> [WHAT THE TASK REQUIRES]
When the string "Commission" is part of a line in the data below, report the whole line.

> [DATA PROVIDED]
--------
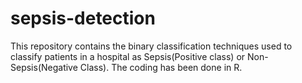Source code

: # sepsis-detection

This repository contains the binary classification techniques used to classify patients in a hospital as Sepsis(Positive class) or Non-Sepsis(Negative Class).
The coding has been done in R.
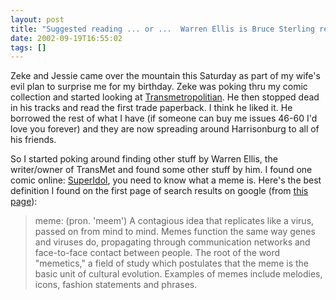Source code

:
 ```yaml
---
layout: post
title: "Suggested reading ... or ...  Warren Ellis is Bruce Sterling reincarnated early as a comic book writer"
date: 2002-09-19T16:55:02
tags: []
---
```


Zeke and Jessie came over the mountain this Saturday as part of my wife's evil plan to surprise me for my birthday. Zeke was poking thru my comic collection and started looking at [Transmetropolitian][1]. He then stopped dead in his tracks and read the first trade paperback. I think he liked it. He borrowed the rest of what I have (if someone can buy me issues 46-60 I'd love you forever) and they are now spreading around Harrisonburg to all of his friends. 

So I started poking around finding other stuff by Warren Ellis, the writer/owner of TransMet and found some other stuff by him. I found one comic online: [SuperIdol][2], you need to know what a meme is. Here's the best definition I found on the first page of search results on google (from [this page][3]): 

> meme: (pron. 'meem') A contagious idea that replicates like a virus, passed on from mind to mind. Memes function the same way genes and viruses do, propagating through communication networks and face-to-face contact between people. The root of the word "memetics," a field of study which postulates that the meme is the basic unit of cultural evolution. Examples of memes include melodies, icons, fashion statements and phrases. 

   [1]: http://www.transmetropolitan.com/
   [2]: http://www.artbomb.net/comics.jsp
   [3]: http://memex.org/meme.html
--------
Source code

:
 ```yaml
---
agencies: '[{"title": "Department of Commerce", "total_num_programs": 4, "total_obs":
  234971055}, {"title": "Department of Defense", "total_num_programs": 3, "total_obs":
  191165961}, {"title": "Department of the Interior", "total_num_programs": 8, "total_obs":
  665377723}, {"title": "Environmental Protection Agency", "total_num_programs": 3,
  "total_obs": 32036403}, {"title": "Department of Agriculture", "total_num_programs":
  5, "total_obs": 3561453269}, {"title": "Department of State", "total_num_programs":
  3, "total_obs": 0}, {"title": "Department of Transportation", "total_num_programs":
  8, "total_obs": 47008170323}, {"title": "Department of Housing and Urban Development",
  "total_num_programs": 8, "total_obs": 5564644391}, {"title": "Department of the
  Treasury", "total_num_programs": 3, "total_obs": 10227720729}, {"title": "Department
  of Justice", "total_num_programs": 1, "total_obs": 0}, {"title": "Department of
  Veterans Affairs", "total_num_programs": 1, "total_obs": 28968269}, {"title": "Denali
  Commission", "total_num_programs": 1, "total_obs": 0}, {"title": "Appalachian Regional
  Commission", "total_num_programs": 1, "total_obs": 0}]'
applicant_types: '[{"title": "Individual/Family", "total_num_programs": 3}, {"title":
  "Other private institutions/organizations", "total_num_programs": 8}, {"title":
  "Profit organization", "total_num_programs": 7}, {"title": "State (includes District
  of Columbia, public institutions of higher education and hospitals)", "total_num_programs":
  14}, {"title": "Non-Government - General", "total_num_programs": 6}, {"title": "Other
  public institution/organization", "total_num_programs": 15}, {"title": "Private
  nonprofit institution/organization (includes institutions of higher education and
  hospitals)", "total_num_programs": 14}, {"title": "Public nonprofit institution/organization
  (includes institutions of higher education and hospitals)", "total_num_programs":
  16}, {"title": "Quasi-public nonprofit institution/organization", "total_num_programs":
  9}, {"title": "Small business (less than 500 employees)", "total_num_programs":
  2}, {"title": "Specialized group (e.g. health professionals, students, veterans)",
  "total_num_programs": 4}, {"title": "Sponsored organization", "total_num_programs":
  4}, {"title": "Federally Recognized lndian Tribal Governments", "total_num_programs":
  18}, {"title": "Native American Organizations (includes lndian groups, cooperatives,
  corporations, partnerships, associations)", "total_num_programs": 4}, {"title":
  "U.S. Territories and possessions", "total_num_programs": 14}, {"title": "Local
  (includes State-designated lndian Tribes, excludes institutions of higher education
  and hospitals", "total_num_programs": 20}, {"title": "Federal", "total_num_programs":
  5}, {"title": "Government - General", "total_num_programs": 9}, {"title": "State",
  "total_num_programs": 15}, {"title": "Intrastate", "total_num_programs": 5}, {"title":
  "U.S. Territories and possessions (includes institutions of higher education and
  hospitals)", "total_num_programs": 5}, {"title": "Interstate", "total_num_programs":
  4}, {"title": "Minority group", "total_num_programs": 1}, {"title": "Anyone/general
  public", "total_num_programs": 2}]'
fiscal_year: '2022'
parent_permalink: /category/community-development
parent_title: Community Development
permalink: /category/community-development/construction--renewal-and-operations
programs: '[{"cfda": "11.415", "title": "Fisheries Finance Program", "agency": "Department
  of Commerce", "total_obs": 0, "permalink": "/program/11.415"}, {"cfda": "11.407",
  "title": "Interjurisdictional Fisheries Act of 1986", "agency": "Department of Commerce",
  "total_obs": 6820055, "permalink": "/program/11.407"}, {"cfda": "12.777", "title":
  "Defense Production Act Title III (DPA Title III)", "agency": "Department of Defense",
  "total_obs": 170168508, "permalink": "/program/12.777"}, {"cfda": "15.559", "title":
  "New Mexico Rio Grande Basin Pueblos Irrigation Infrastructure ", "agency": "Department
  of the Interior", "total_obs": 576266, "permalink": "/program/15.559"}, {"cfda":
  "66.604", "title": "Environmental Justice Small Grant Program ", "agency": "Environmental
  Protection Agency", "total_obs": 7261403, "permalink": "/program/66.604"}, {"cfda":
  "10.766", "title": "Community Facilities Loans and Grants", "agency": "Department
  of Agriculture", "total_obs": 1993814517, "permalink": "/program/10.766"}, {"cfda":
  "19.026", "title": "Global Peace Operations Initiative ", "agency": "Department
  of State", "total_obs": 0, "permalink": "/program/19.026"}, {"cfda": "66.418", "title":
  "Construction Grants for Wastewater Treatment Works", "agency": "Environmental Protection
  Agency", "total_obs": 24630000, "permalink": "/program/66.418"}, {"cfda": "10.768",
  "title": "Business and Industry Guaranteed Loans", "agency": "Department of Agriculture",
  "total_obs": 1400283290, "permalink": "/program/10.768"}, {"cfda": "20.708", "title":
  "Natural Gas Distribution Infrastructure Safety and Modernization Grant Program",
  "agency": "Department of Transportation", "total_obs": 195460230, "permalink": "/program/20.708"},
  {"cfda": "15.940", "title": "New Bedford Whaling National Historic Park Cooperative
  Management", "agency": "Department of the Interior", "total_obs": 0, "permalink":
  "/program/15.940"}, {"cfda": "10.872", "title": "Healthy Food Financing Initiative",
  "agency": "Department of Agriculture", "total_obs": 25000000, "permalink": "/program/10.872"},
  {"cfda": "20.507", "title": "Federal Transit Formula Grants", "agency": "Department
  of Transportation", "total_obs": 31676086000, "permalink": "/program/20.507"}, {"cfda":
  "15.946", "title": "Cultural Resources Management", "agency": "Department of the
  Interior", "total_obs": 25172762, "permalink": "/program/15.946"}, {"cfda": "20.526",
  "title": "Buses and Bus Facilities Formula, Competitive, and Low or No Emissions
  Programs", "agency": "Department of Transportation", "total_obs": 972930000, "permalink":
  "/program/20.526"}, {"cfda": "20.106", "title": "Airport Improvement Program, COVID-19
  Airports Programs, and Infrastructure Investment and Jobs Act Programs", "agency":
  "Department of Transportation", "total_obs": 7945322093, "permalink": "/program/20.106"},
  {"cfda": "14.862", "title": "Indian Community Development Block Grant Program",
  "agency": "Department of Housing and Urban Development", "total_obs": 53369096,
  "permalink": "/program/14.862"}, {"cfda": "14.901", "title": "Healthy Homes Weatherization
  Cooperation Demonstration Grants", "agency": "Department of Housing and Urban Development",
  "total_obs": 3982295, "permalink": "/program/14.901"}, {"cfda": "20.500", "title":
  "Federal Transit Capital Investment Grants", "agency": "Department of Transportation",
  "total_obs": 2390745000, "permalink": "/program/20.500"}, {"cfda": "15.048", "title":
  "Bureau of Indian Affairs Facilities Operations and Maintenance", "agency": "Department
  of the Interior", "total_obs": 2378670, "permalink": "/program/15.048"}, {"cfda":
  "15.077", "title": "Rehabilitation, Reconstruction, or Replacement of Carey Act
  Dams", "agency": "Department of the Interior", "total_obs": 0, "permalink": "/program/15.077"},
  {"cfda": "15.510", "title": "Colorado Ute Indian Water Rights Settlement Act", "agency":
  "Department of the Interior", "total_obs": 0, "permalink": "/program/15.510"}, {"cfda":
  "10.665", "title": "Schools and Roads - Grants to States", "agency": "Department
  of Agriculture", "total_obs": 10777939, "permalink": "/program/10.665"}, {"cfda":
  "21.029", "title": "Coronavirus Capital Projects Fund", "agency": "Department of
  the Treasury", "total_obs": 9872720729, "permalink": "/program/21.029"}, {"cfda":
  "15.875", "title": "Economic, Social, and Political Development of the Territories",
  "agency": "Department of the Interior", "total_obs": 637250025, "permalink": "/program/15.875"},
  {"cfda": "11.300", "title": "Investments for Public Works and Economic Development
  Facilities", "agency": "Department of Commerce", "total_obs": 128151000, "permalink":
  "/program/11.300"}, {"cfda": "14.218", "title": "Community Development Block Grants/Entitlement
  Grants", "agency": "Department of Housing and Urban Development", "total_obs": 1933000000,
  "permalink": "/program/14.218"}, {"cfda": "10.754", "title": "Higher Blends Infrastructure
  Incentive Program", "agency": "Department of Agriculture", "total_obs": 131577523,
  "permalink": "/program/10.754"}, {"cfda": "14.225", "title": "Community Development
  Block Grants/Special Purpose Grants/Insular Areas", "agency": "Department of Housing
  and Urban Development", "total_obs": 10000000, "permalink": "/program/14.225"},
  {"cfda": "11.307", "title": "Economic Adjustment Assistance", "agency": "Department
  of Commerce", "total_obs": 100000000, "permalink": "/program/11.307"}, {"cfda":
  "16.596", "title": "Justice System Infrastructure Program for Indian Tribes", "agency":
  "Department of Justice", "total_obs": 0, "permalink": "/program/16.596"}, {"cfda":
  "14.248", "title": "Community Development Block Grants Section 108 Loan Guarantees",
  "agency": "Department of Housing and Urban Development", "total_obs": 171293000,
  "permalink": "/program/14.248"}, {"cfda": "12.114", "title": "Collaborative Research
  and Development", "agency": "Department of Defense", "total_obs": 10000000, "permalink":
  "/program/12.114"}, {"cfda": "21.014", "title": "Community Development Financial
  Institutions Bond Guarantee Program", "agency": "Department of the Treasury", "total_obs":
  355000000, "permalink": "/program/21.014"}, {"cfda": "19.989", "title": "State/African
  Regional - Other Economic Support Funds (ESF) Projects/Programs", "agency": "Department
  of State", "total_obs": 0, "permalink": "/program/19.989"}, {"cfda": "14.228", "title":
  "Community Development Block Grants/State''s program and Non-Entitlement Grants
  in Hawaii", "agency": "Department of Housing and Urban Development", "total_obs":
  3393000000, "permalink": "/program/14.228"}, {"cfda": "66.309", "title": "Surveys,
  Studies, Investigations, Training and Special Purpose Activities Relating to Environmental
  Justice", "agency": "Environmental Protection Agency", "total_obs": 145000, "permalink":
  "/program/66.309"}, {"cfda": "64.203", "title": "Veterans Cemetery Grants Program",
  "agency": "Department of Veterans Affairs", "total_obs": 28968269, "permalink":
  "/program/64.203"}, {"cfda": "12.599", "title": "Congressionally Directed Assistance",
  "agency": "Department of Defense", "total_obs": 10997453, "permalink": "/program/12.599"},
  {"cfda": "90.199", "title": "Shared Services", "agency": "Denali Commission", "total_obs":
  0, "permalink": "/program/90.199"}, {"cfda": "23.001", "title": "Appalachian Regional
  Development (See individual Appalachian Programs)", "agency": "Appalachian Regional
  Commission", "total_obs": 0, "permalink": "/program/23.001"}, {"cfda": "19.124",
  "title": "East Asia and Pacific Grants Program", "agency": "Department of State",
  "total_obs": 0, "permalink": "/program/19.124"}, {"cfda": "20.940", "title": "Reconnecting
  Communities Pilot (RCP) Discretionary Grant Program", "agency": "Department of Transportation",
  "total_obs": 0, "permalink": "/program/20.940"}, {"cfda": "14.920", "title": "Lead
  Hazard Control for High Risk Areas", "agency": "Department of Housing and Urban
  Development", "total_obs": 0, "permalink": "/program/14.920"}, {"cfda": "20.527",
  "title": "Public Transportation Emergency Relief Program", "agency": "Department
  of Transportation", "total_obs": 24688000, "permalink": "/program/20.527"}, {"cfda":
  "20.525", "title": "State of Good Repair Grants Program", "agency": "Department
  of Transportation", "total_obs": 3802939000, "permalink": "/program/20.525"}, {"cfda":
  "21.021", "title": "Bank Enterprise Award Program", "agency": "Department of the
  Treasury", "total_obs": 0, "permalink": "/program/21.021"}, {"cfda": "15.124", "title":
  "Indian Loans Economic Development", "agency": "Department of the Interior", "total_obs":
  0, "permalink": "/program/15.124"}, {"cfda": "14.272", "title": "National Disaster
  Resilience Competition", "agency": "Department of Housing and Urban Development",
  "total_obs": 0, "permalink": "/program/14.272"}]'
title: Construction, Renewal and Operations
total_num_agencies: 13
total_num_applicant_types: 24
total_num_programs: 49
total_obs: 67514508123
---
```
--------
> [RESPONSE AREA]
  Commission", "total_num_programs": 1, "total_obs": 0}, {"title": "Appalachian Regional
  Commission", "total_num_programs": 1, "total_obs": 0}]'
  {"cfda": "90.199", "title": "Shared Services", "agency": "Denali Commission", "total_obs":
  Commission", "total_obs": 0, "permalink": "/program/23.001"}, {"cfda": "19.124",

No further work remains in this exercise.